Google’s latest innovation in robotics, Robotics Transformer 2 (RT-2), is a groundbreaking vision-language-action (VLA) model that brings us closer to a future of helpful robots.

RT-2, a Transformer-based model, has been trained on text and images from the web, allowing it to directly output robotic actions, effectively making it capable of a “speaking robot.”

Developing robots that can handle complex, abstract tasks in diverse and unfamiliar environments has been a challenging endeavor. Unlike chatbots, robots require real-world grounding and understanding of their capabilities.

Traditionally, this meant training robots on billions of data points, which was time-consuming and impractical for most innovators.

RT-2 takes a new approach to the problem. It improves robots’ reasoning abilities and eliminates the need for complex stacks of systems by enabling a single model to perform both complex reasoning and robot actions.

Even with a small amount of robot training data, RT-2 can transfer knowledge from its language and vision training data to direct robot actions, even for tasks it has never been explicitly trained to do.

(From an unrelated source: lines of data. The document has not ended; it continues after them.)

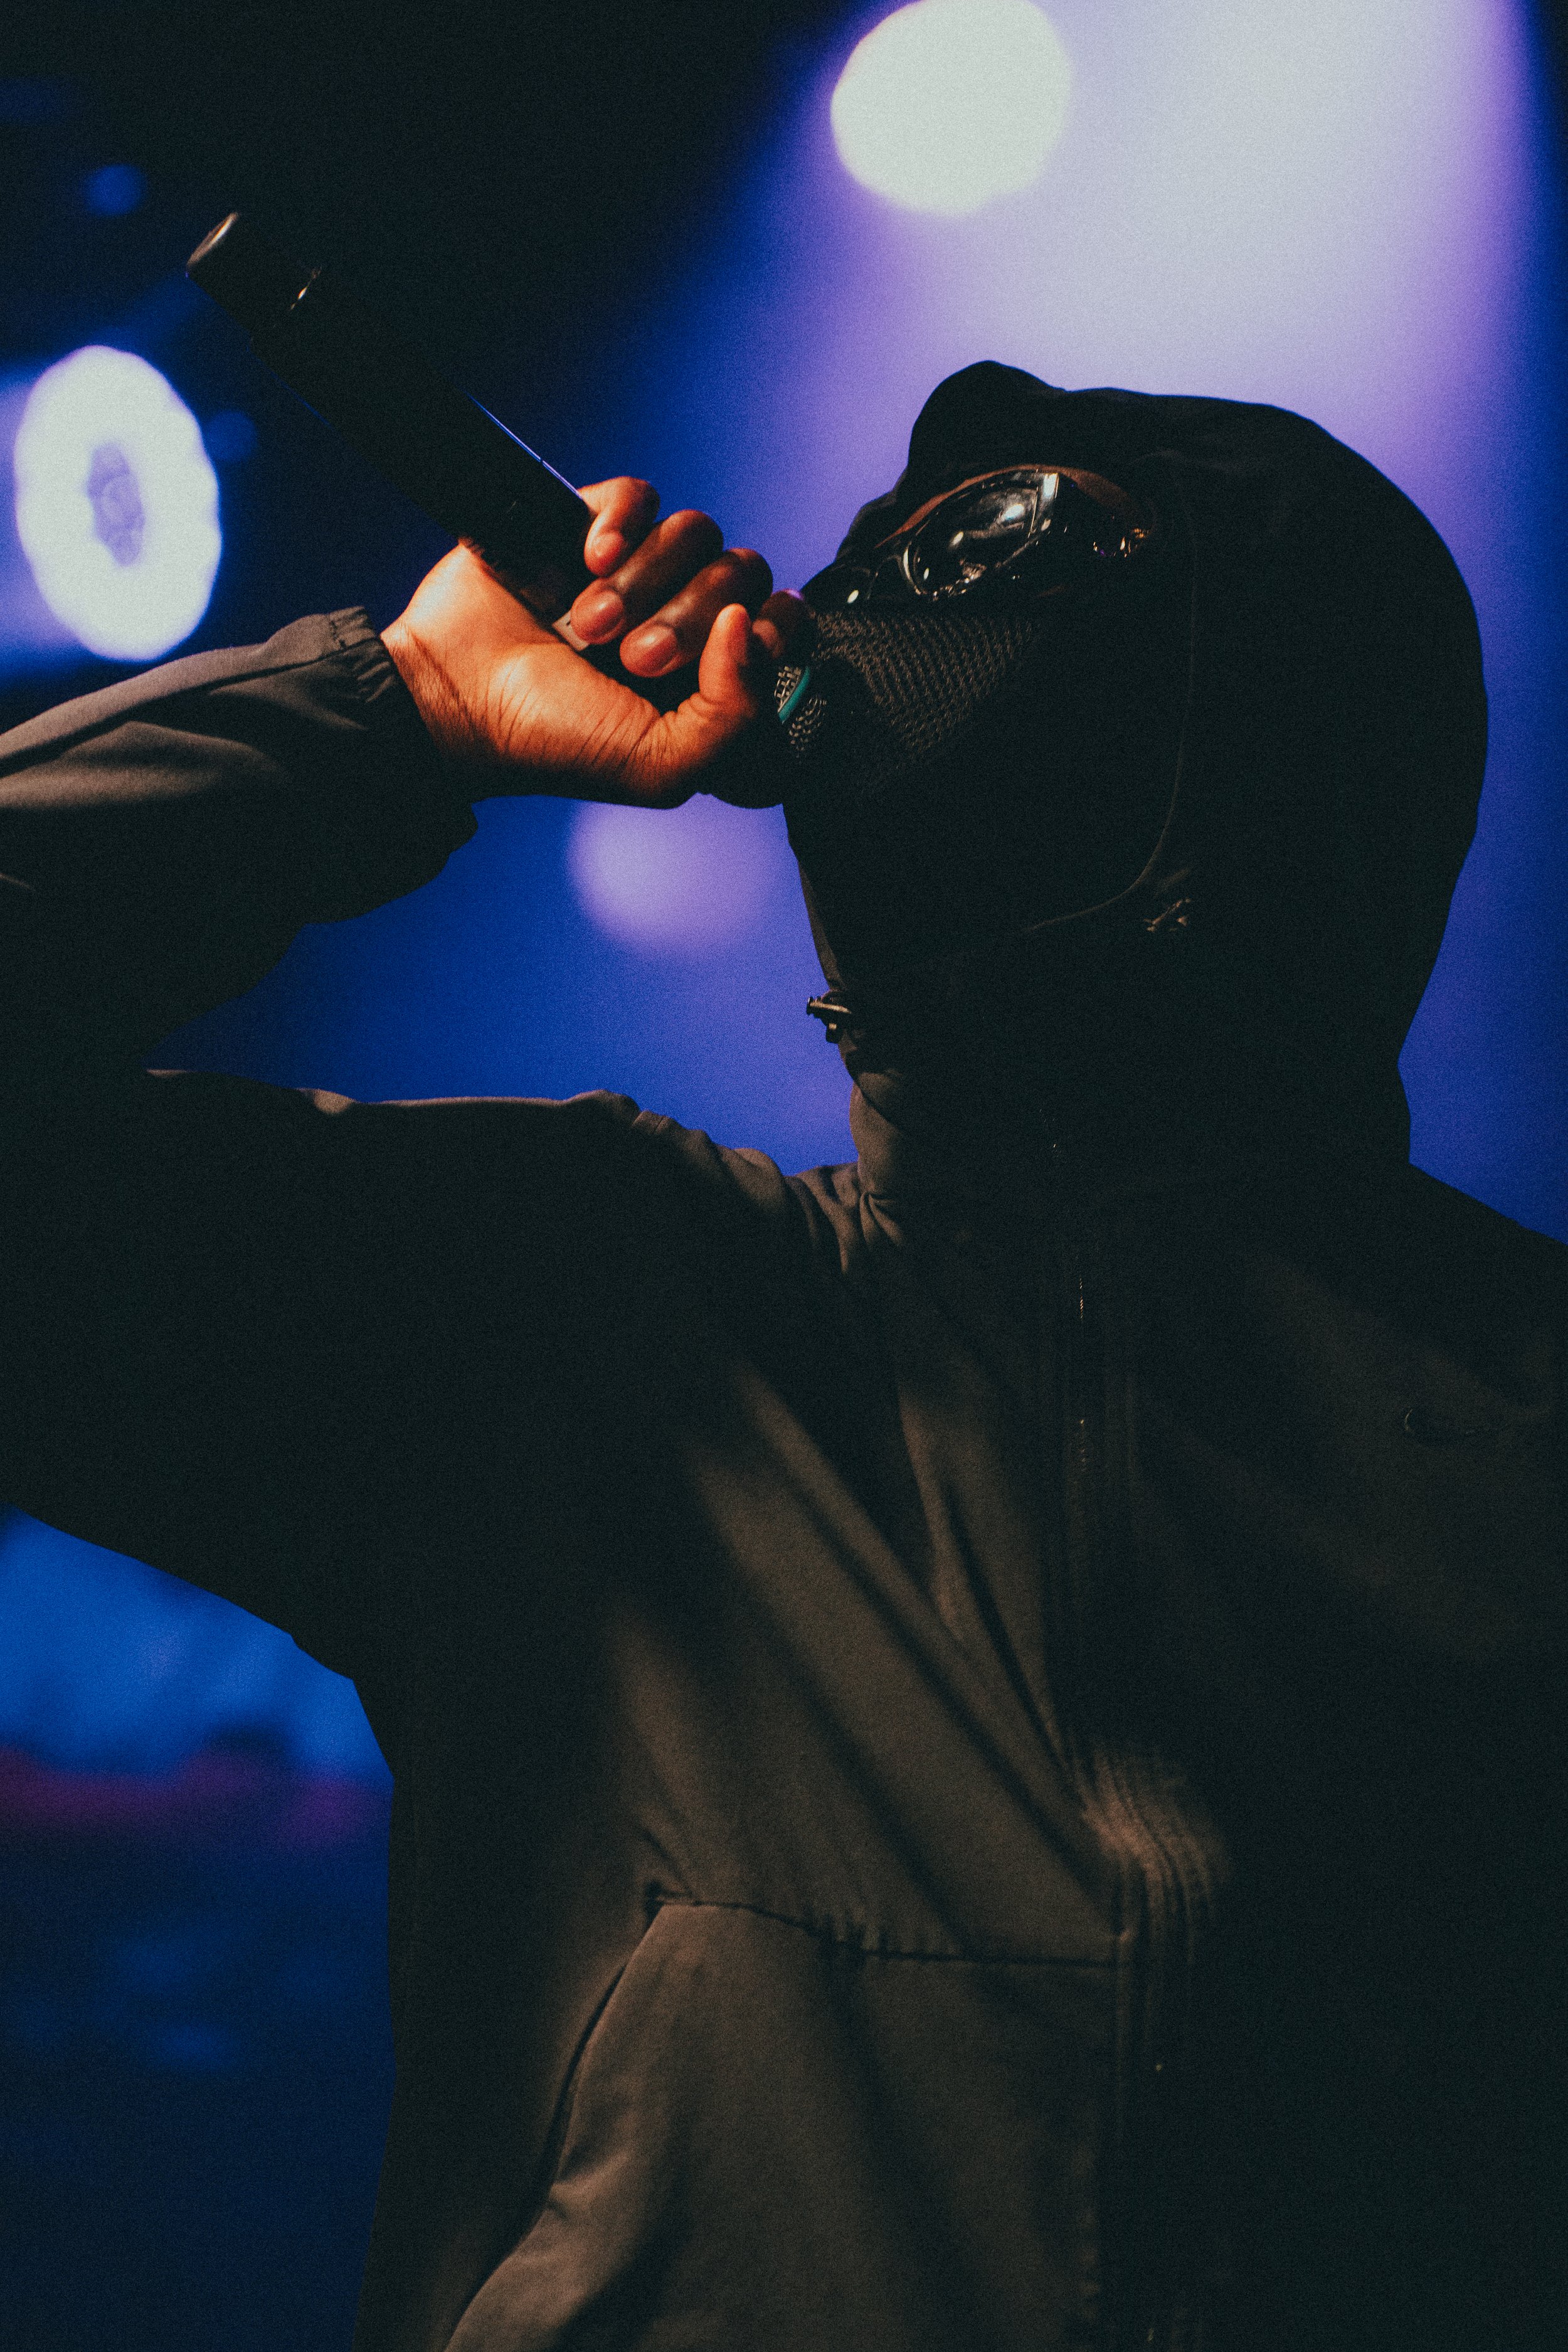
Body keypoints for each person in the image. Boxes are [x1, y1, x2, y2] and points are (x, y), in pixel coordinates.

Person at [0, 361, 1562, 2352]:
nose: (875, 590)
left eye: (1000, 545)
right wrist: (403, 711)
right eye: (886, 555)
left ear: (1278, 739)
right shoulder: (591, 1314)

The benefits of RT-2 are significant. It allows robots to rapidly adapt to novel situations and environments, performing as well as previous models on tasks in their training data and significantly outperforming them on unseen scenarios.

Moreover, RT-2’s ability to transfer learned concepts to new situations brings robots closer to learning and adapting more like humans.

This advancement not only signifies the convergence of AI and robotics but also holds immense promise for the development of more general-purpose robots that can better serve human-centered environments.

While there is still much work to be done to fully realize the potential of helpful robots, RT-2 provides a glimpse of an exciting future for robotics—one where robots can learn from diverse data sources and tackle a wide array of tasks, bringing us closer to a world of advanced and capable robotic assistants.